Don’t you just love reading surveys? Apparently all of our political leaders have a negative popularity rating or – my personal favourite from recent years – most under 10s think Simon Cowell is more famous than God or the Queen.

There is no shortage of people asking your opinion on everything from your favourite restaurant to questionnaires asking how you’d rate a product you’ve just bought. I’ve just paid £45 for Fifa 15 – I give it three stars.

Spare us all the headlines about the BBC Price of Football survey this week – a lazy number-gathering exercise that proves very little.

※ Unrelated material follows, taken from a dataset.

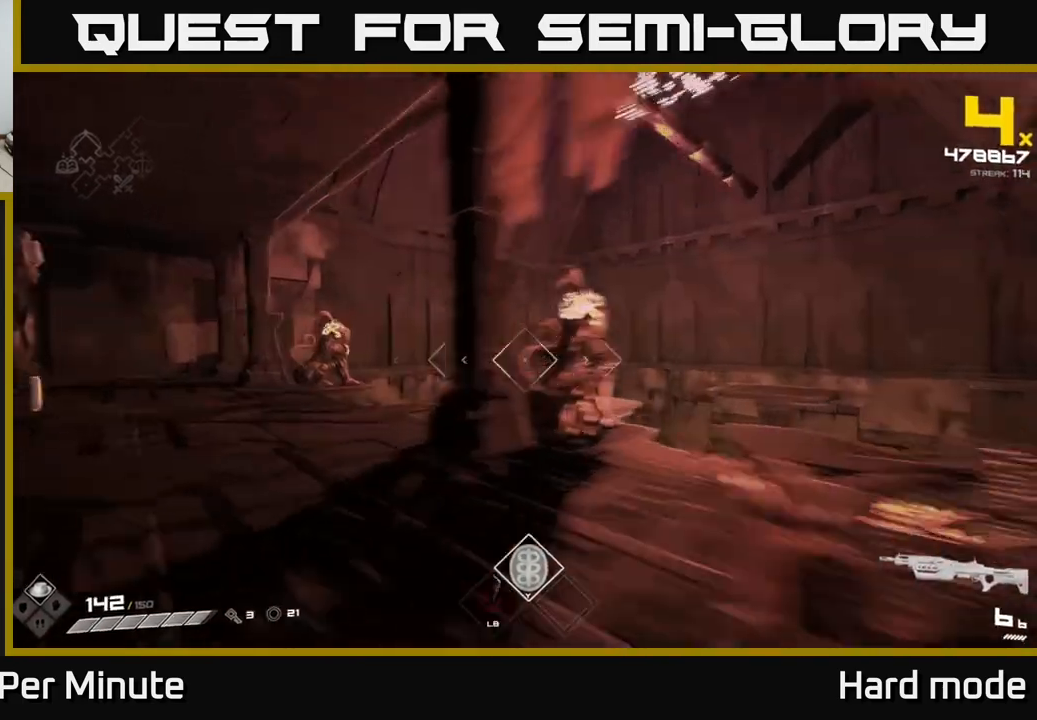
{"buttons": [], "left_stick": "up-left", "right_stick": "center", "events": [[300, "right_stick", "right"], [467, "L1", "up"], [467, "right_stick", "center"]]}
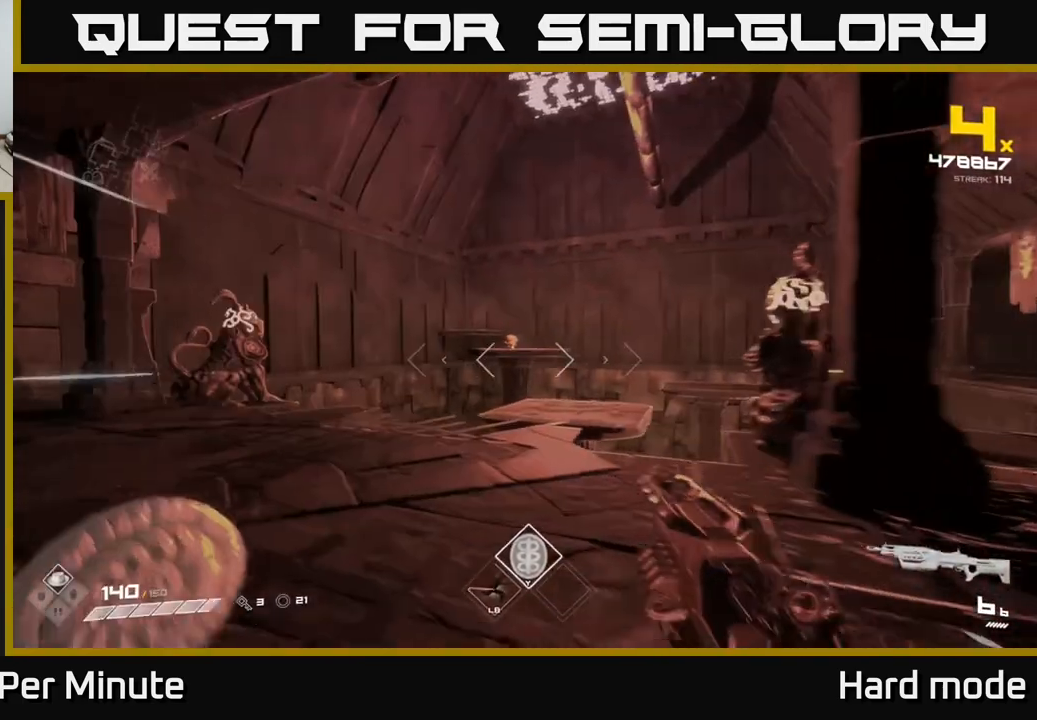
{"buttons": [], "left_stick": "center", "right_stick": "center", "events": [[217, "left_stick", "up"], [500, "left_stick", "center"]]}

At £50, the cheapest matchday ticket at Chelsea isn’t cheap, but what the survey fails to mention is the virtual impossibility of getting your hands on that ticket in the first place. Supply and demand raises the price in any other business, so why not in football?

To make the survey appear more scientific, its organisers threw in a few other matchday components into the mix – a pie, a cup of tea, a programme and a replica shirt.

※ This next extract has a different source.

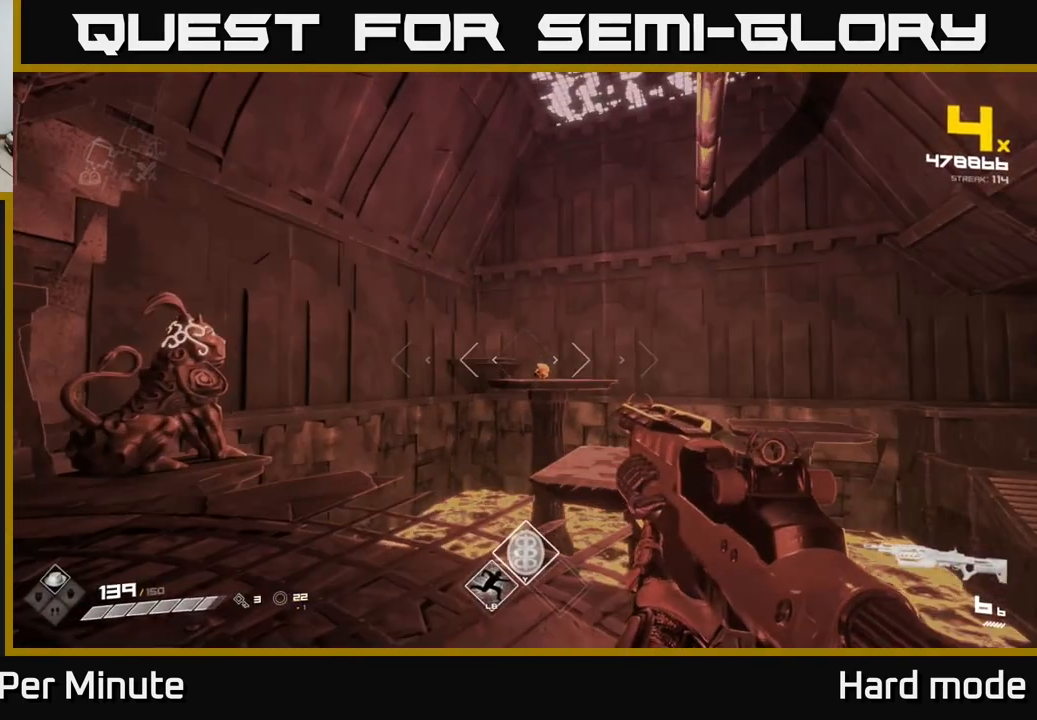
{"buttons": [], "left_stick": "center", "right_stick": "center", "events": []}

AFC Wimbledon came in fairly middling in nearly every category for a League Two club. A season ticket costs £260 to £430, a matchday ticket £16 to £25, they charge a bog-standard £3 for a programme, a good value £1.30 for a cup of tea and rather mess up the whole pointless exercise by not offering a pie.

The shirt, at £45, may be the most expensive in League Two but for the extra credibility factor, an extra fiver is a small price to pay for being admired by your rival fans rather than getting the contemptuous look which would greet MK Dons attire.

But beneath the headlines come the real facts. Premier League crowds were the highest for the top flight since 1949-50 and Football League crowds overall were up by something like 135,000. So it seems more people than ever before can afford to watch the football.

Perhaps instead the BBC should have been doing a Price of Licence Fee survey. You can choose where to watch your football, you can’t choose whether you pay for that.